Coordination motrice : Pour les souris, la perte de la fonction SYNGAP1 dans le striatum entrave leur apprentissage orienté vers un but et semble conduire à un comportement rigide, a déclaré Mme Bateup lors d'une présentation le 18 novembre.

"Les travaux d'Helen Bateup sur la fonction striatale en relation avec la coordination motrice et l'apprentissage moteur sont également très intéressants et peuvent mettre en lumière non seulement les difficultés de coordination motrice mais aussi les comportements moteurs répétitifs ou routiniers", déclare Constance Smith-Hicks, neurologue pour enfants et chercheuse à l'Institut Kennedy Krieger, qui n'a pas participé à ces travaux.

La présentation de Bateup a également démontré que la délétion de SYNGAP1 semble affecter les neurones différemment selon le type de récepteur de dopamine qu'ils expriment.

"Nous savons que SYNGAP1 est tout au plus des synapses excitatrices, alors pourquoi elle voit certains effets fonctionnels dans un type de cellule et pas dans l'autre, je trouve cela intéressant", déclare Richard Huganir, professeur de neuroscience et de sciences psychologiques et cérébrales à l'université Johns Hopkins de Baltimore, dans le Maryland, qui n'a pas participé aux travaux.

"C'est passionnant de pouvoir déterminer avec précision quelle voie est impliquée et de mieux comprendre les circuits qui sont perturbés", déclare qui n'a pas participé aux travaux.

Niveaux de protéines : Les personnes ayant une copie non fonctionnelle de SYNGAP1 ont environ la moitié de la quantité typique de protéine SYNGAP1. Augmenter l'activité de la copie intacte du gène pourrait aider à restaurer un fonctionnement typique, a déclaré Huganir lors d'une présentation le 18 novembre.
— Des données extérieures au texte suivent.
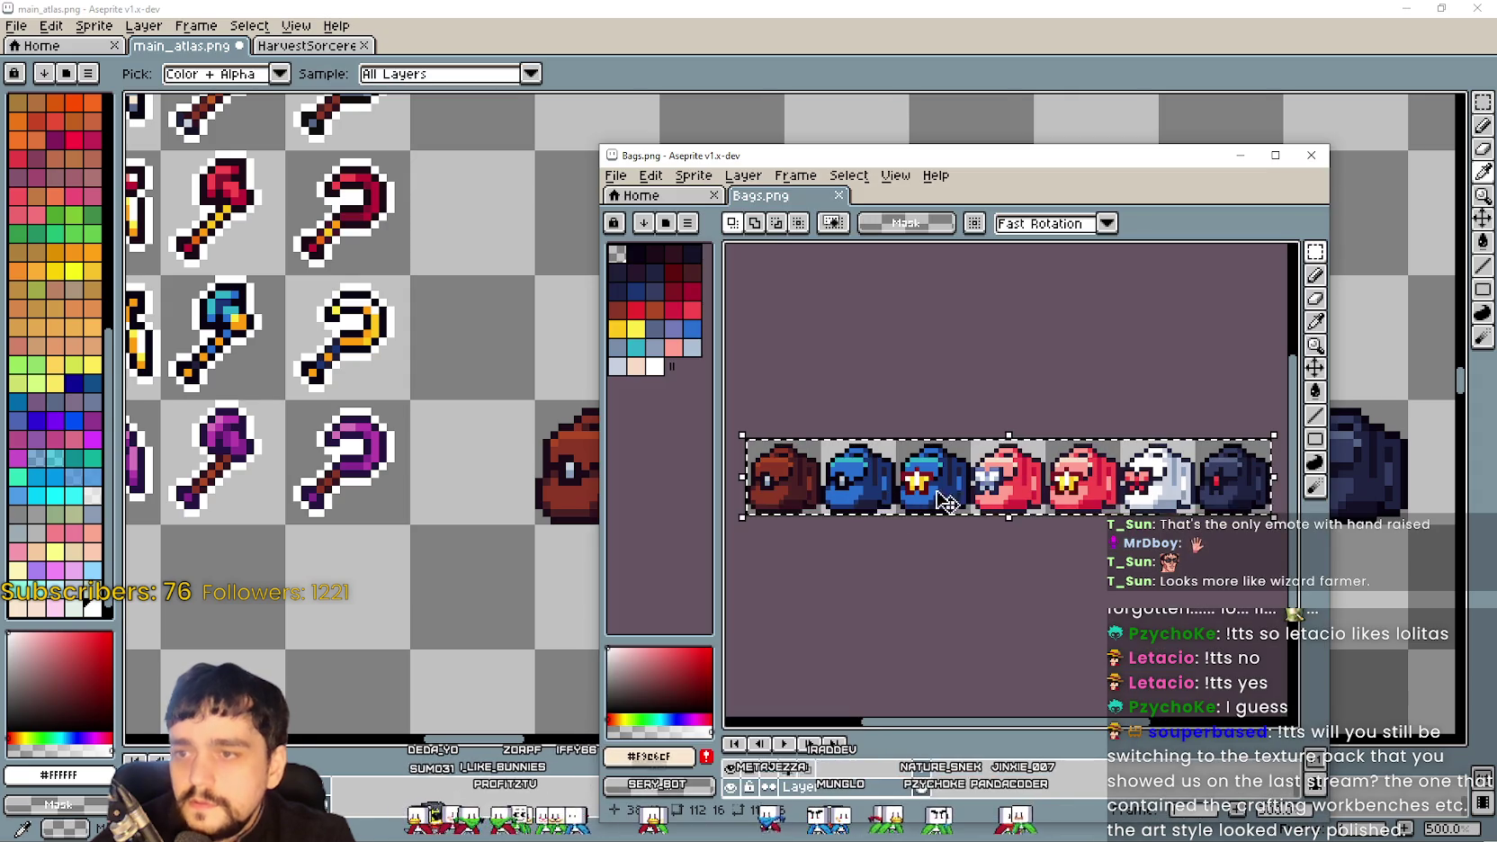
pyautogui.press('alt+Tab')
Lui et son équipe ont testé cette idée sur deux modèles uniques de souris dans des travaux non publiés. Au lieu d'avoir une copie intacte et une copie manquante du gène SYNGAP1, comme c'est typiquement le cas pour les modèles de souris SYNGAP1, chaque modèle de souris porte une copie intacte du gène et une copie présentant une mutation observée chez l'homme. Les deux souris produisent environ la moitié de la quantité typique de protéine SYNGAP1 et présentent les mêmes comportements que la souris "classique", bien qu'elles aient des types de mutations différents.

Ces nouveaux modèles de souris sont cruciaux car "ils peuvent être directement corrélés à ce qui se passe chez les humains", explique Clement, qui n'a pas participé aux travaux.

Huganir et son équipe testent différents types de thérapies géniques pour augmenter la protéine SYNGAP1 jusqu'aux niveaux habituels, et ont découvert qu'il existe deux isoformes de la protéine SYNGAP1, ou de légères variations de la protéine.

"Une des isoformes peut restaurer la plasticité synaptique dans le modèle animal de SYNGAP1, donc je pense que c'est vraiment passionnant car même s'il y a plusieurs isoformes, il semble que l'une d'entre elles pourrait être plus importante du point de vue de la thérapie génique", déclare Singh, qui n'a pas participé aux travaux. "C'est assez excitant d'avoir une cible spécifique maintenant".